When it comes to utilizing additional internal information, both DN4 [
30] and the dense classification network [
31] only considered the last layer’s information. In contrast to existing work on FSL, we consider additional information that is hidden in the earlier layers of the neural network. We hypothesize that such internal information benefits an FSL model’s predictive performance. More specifically, the extra information hidden in the network considered in this work is comprised of the feature embeddings that can be obtained from layers before the last layer. We propose using a graph structure to integrate this lower-level information into the neural network, since graph structures are well-suited for modeling relationships in data.
We refer to the FSL method proposed in this paper as
Looking-Back, because unlike DN4 [
30] and the dense classification network [
31], this method fully utilizes previous layers’ feature embeddings (i.e., lower-level information) rather than focusing on the final layer’s feature embeddings alone. During training, the lower-level information is expected to help the meta-learner to absorb more information overall. Although this lower-level information may not be as useful as the embedding vectors obtained from the last layer, we hypothesize that the lower-level information has a positive impact on the meta-learner. To test this hypothesis, we adopt the widely used Conv-64F [
30] in few-shot learning as a backbone, and construct graphs for label propagation, following the transductive propagation network (TPN) [
23], to capture lower-level information.
Besides the feature embeddings of the last layer, the previous layers’ feature embeddings are also used for computing the pair-wise similarities between the inputs, based on relational network modules [
23]. In the Looking-Back method, three groups of pair-wise similarity measures are computed.
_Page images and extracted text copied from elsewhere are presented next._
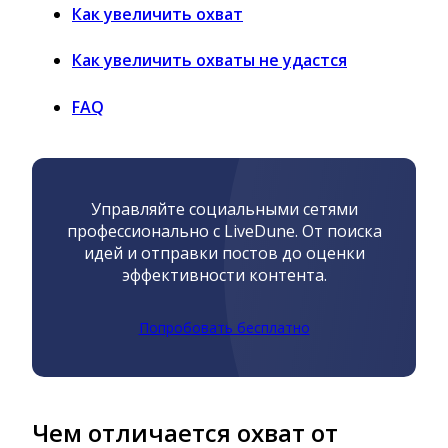
Как увеличить охват
Как увеличить охваты не удастся
FAQ
Управляйте социальными сетями
профессионально с LiveDune. От поиска
идей и отправки постов до оценки
эффективности контента.
Попробовать бесплатно
Чем отличается охват от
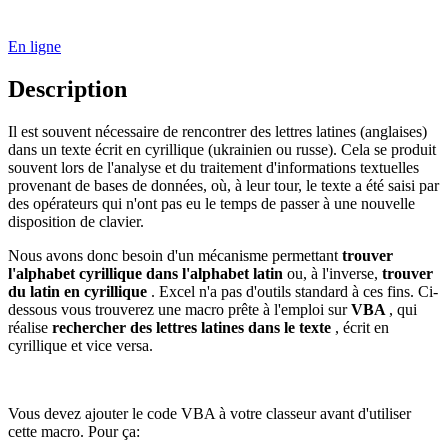
En ligne
Description
Il est souvent nécessaire de rencontrer des lettres latines (anglaises)
dans un texte écrit en cyrillique (ukrainien ou russe). Cela se produit
souvent lors de l'analyse et du traitement d'informations textuelles
provenant de bases de données, où, à leur tour, le texte a été saisi par
des opérateurs qui n'ont pas eu le temps de passer à une nouvelle
disposition de clavier.
Nous avons donc besoin d'un mécanisme permettant
trouver
l'alphabet cyrillique dans l'alphabet latin
ou, à l'inverse,
trouver
du latin en cyrillique
. Excel n'a pas d'outils standard à ces fins. Ci-
dessous vous trouverez une macro prête à l'emploi sur
VBA
, qui
réalise
rechercher des lettres latines dans le texte
, écrit en
cyrillique et vice versa.
Vous devez ajouter le code VBA à votre classeur avant d'utiliser
cette macro. Pour ça:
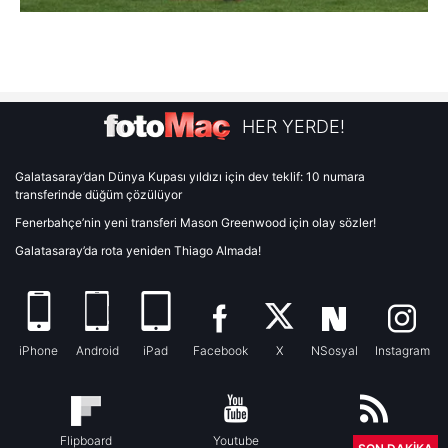
HER YERDE!
Galatasaray’dan Dünya Kupası yıldızı için dev teklif: 10 numara
transferinde düğüm çözülüyor
Fenerbahçe’nin yeni transferi Mason Greenwood için olay sözler!
Galatasaray’da rota yeniden Thiago Almada!
iPhone
Android
iPad
Facebook
X
NSosyal
Instagram
Flipboard
Youtube
RSS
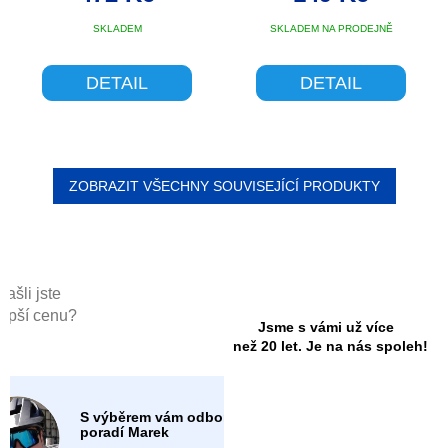
SKLADEM
SKLADEM NA PRODEJNĚ
DETAIL
DETAIL
ZOBRAZIT VŠECHNY SOUVISEJÍCÍ PRODUKTY
Našli jste
lepší cenu?
Jsme s vámi už více
než 20 let. Je na nás spoleh!
S výběrem vám odborně
poradí Marek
The similarity scores between all support and query images in one episode amount to three separate graph Laplacians, which are used for iterative label propagation, to generate three separate cross-entropy losses. As the experimental results indicate, the losses from lower-level features are used during meta-training to enhance the performance of the meta-learner. After meta-training, we adopt the last layer’s feature embeddings for testing on new tasks (i.e., images with class labels that are not seen during training) in a transductive fashion. As the experimental results reveal, the resulting FSL models have a better predictive performance on new, unseen tasks compared to models generated by meta-learners that do not utilize lower-level information.
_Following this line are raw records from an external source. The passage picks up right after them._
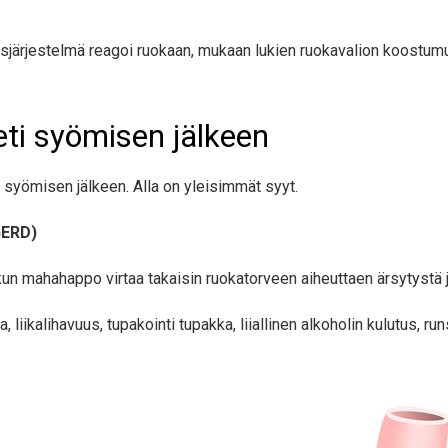
tusjärjestelmä reagoi ruokaan, mukaan lukien ruokavalion koostumu
eti syömisen jälkeen
 syömisen jälkeen. Alla on yleisimmät syyt.
GERD)
un mahahappo virtaa takaisin ruokatorveen aiheuttaen ärsytystä j
 liikalihavuus, tupakointi tupakka, liiallinen alkoholin kulutus, ru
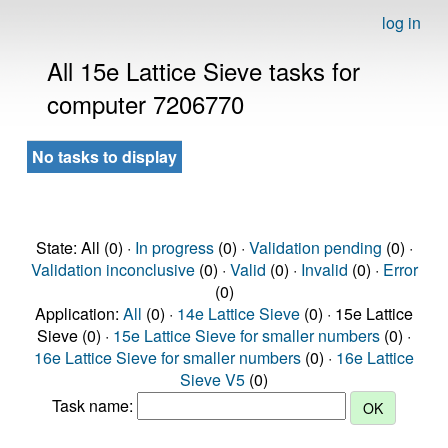
log in
All 15e Lattice Sieve tasks for
computer 7206770
No tasks to display
State: All (0) ·
In progress
(0) ·
Validation pending
(0) ·
Validation inconclusive
(0) ·
Valid
(0) ·
Invalid
(0) ·
Error
(0)
Application:
All
(0) ·
14e Lattice Sieve
(0) · 15e Lattice
Sieve (0) ·
15e Lattice Sieve for smaller numbers
(0) ·
16e Lattice Sieve for smaller numbers
(0) ·
16e Lattice
Sieve V5
(0)
Task name:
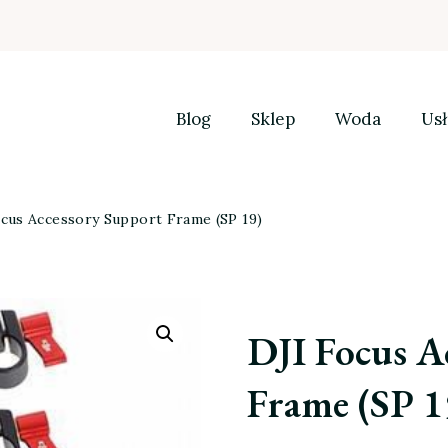
Blog
Sklep
Woda
Usł
cus Accessory Support Frame (SP 19)
DJI Focus A
Frame (SP 1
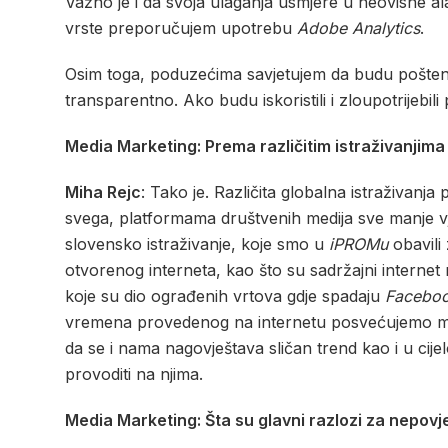
Važno je i da svoja ulaganja usmjere u neovisne al
vrste preporučujem upotrebu
Adobe Analytics
.
Osim toga, poduzećima savjetujem da budu poštena 
transparentno. Ako budu iskoristili i zloupotrijebil
Media Marketing: Prema različitim istraživanjima 
Miha Rejc
: Tako je. Različita globalna istraživan
svega, platformama društvenih medija sve manje vje
slovensko istraživanje, koje smo u
iPROMu
obavili
otvorenog interneta, kao što su sadržajni internet 
koje su dio ograđenih vrtova gdje spadaju
Facebo
vremena provedenog na internetu posvećujemo med
da se i nama nagovještava sličan trend kao i u cije
provoditi na njima.
Media Marketing: Šta su glavni razlozi za nepov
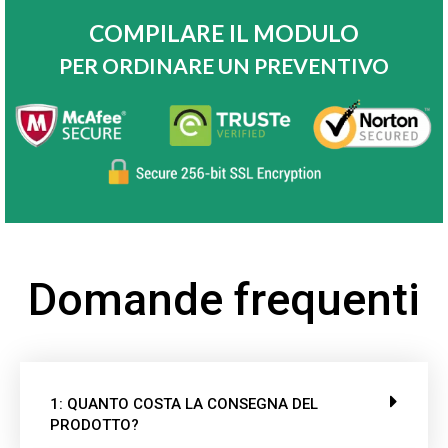
COMPILARE IL MODULO
PER ORDINARE UN PREVENTIVO
Domande frequenti
1: QUANTO COSTA LA CONSEGNA DEL
PRODOTTO?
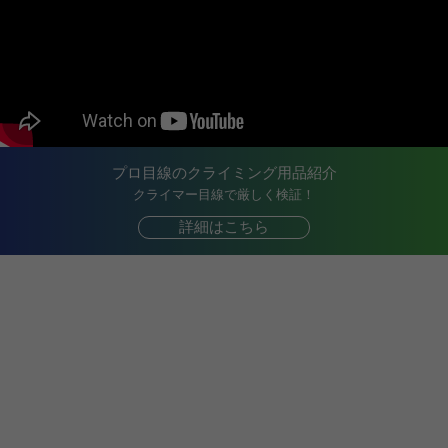
プロ目線のクライミング用品紹介
クライマー目線で厳しく検証！
詳細はこちら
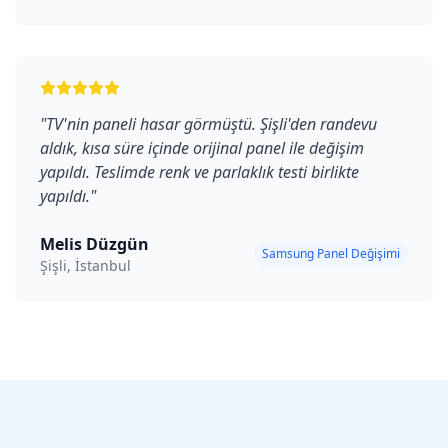
"
TV'nin paneli hasar görmüştü. Şişli'den randevu
aldık, kısa süre içinde orijinal panel ile değişim
yapıldı. Teslimde renk ve parlaklık testi birlikte
yapıldı.
"
Melis Düzgün
Samsung Panel Değişimi
Şişli, İstanbul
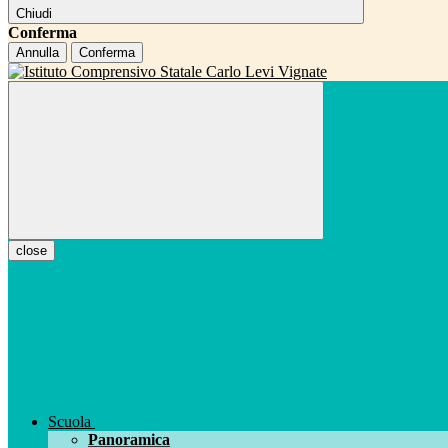
Chiudi
Conferma
Annulla
Conferma
close
Scuola
Panoramica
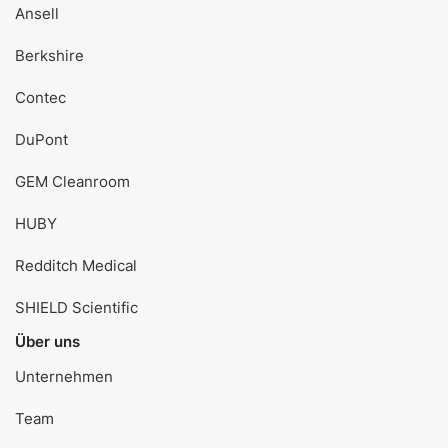
Ansell
Berkshire
Contec
DuPont
GEM Cleanroom
HUBY
Redditch Medical
SHIELD Scientific
Über uns
Unternehmen
Team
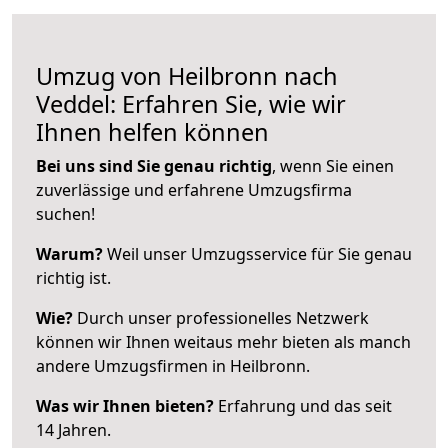
Umzug von Heilbronn nach
Veddel: Erfahren Sie, wie wir
Ihnen helfen können
Bei uns sind Sie genau richtig
, wenn Sie einen
zuverlässige und erfahrene Umzugsfirma
suchen!
Warum?
Weil unser Umzugsservice für Sie genau
richtig ist.
Wie?
Durch unser professionelles Netzwerk
können wir Ihnen weitaus mehr bieten als manch
andere Umzugsfirmen in Heilbronn.
Was wir Ihnen bieten?
Erfahrung und das seit
14 Jahren.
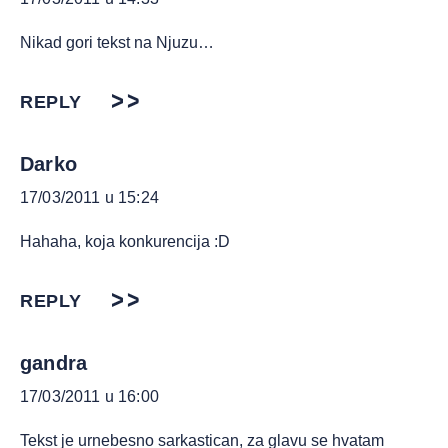
Nikad gori tekst na Njuzu…
REPLY
Darko
17/03/2011 u 15:24
Hahaha, koja konkurencija :D
REPLY
gandra
17/03/2011 u 16:00
Tekst je urnebesno sarkastican, za glavu se hvatam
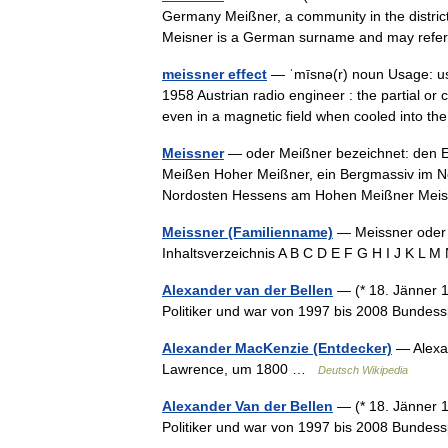
Germany Meißner, a community in the distri
Meisner is a German surname and may ref
meissner effect
— ˈmīsnə(r) noun Usage: usu
1958 Austrian radio engineer : the partial or
even in a magnetic field when cooled into
Meissner
— oder Meißner bezeichnet: den Ei
Meißen Hoher Meißner, ein Bergmassiv im 
Nordosten Hessens am Hohen Meißner Me
Meissner (Familienname)
— Meissner oder 
Inhaltsverzeichnis A B C D E F G H I J K L
Alexander van der Bellen
— (* 18. Jänner 19
Politiker und war von 1997 bis 2008 Bunde
Alexander MacKenzie (Entdecker)
— Alexan
Lawrence, um 1800 …
Deutsch Wikipedia
Alexander Van der Bellen
— (* 18. Jänner 19
Politiker und war von 1997 bis 2008 Bunde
The contributions of this work can be summarized as follows:
We propose a novel FSL meta-learning method, Looking-Back, that utilizes lower-level information from hidden layers, which is different from existing FSL methods that only use feature embedding of the last layer during meta-training.
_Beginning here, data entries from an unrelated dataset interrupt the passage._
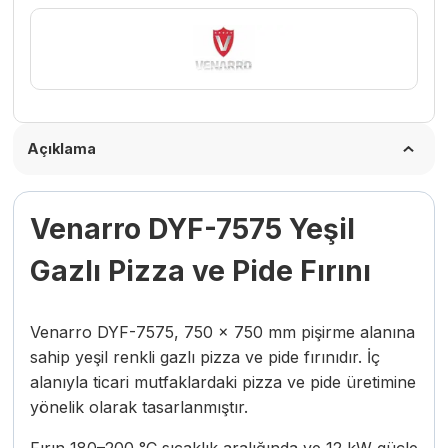
Cm,
Gazlı
adet
Açıklama
Venarro DYF-7575 Yeşil
Gazlı Pizza ve Pide Fırını
Venarro DYF-7575, 750 × 750 mm pişirme alanına
sahip yeşil renkli gazlı pizza ve pide fırınıdır. İç
alanıyla ticari mutfaklardaki pizza ve pide üretimine
yönelik olarak tasarlanmıştır.
Fırın 180–200 °C sıcaklık aralığında ve 12 kW güçle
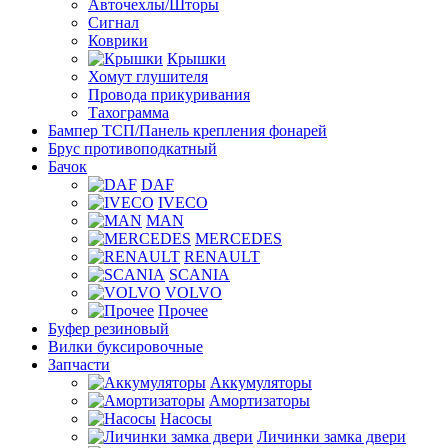
Авточехлы/Шторы
Сигнал
Коврики
Крышки
Хомут глушителя
Провода прикуривания
Тахограмма
Бампер ТСП/Панель крепления фонарей
Брус противоподкатный
Бачок
DAF
IVECO
MAN
MERCEDES
RENAULT
SCANIA
VOLVO
Прочее
Буфер резиновый
Вилки буксировочные
Запчасти
Аккумуляторы
Амортизаторы
Насосы
Личинки замка двери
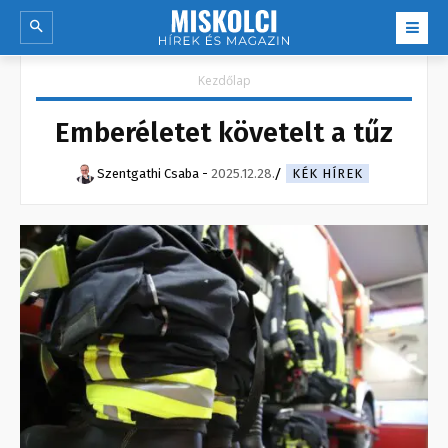
Kezdőlap
Emberéletet követelt a tűz
Szentgathi Csaba
-
2025.12.28.
KÉK HÍREK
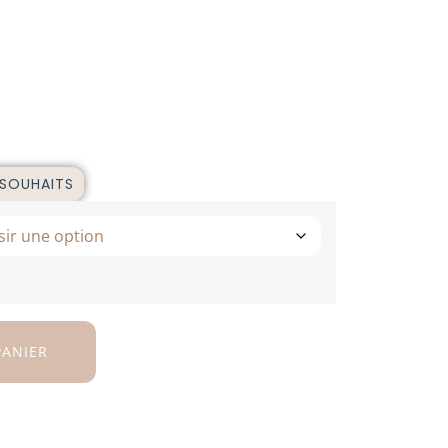
 SOUHAITS
PANIER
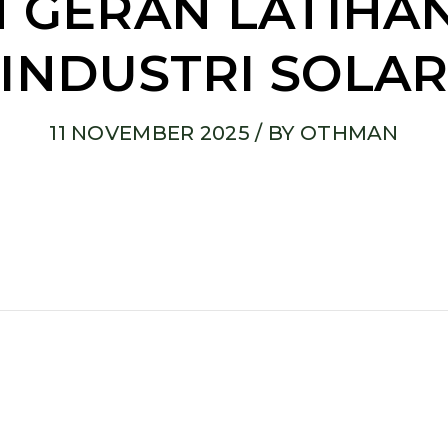
N GERAN LATIHA
INDUSTRI SOLA
11 NOVEMBER 2025
/ BY
OTHMAN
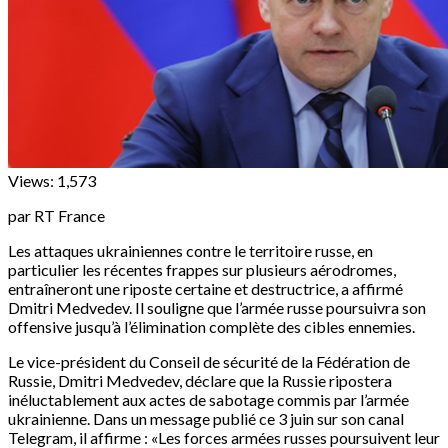
Views:
1,573
par RT France
Les attaques ukrainiennes contre le territoire russe, en
particulier les récentes frappes sur plusieurs aérodromes,
entraîneront une riposte certaine et destructrice, a affirmé
Dmitri Medvedev. Il souligne que l’armée russe poursuivra son
offensive jusqu’à l’élimination complète des cibles ennemies.
Le vice-président du Conseil de sécurité de la Fédération de
Russie, Dmitri Medvedev, déclare que la Russie ripostera
inéluctablement aux actes de sabotage commis par l’armée
ukrainienne. Dans un message publié ce 3 juin sur son canal
Telegram, il affirme : «Les forces armées russes poursuivent leur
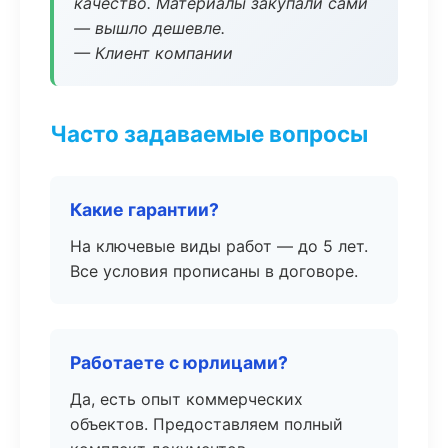
качество. Материалы закупали сами
— вышло дешевле.
— Клиент компании
Часто задаваемые вопросы
Какие гарантии?
На ключевые виды работ — до 5 лет.
Все условия прописаны в договоре.
Работаете с юрлицами?
Да, есть опыт коммерческих
объектов. Предоставляем полный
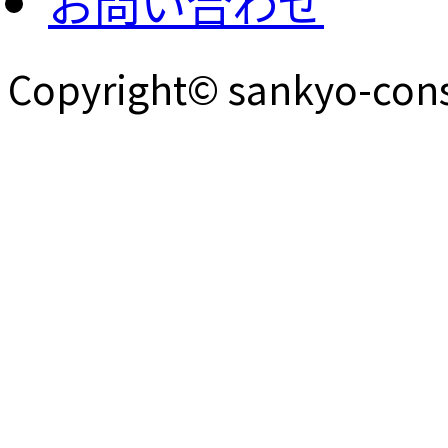
お問い合わせ
Copyright© sankyo-const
We implement our Looking-Back method using a graph neural network, which fully utilizes the advantage of graph structures for few-shot learning to absorb the lower-level information in the hidden layers of the neural network.
We evaluate our proposed Looking-Back method on two popular FSL datasets, miniImageNet and tieredImageNet, and achieve new state-of-the-art results, providing supporting evidence that using lower-level information could result in better meta-learners in FSL tasks.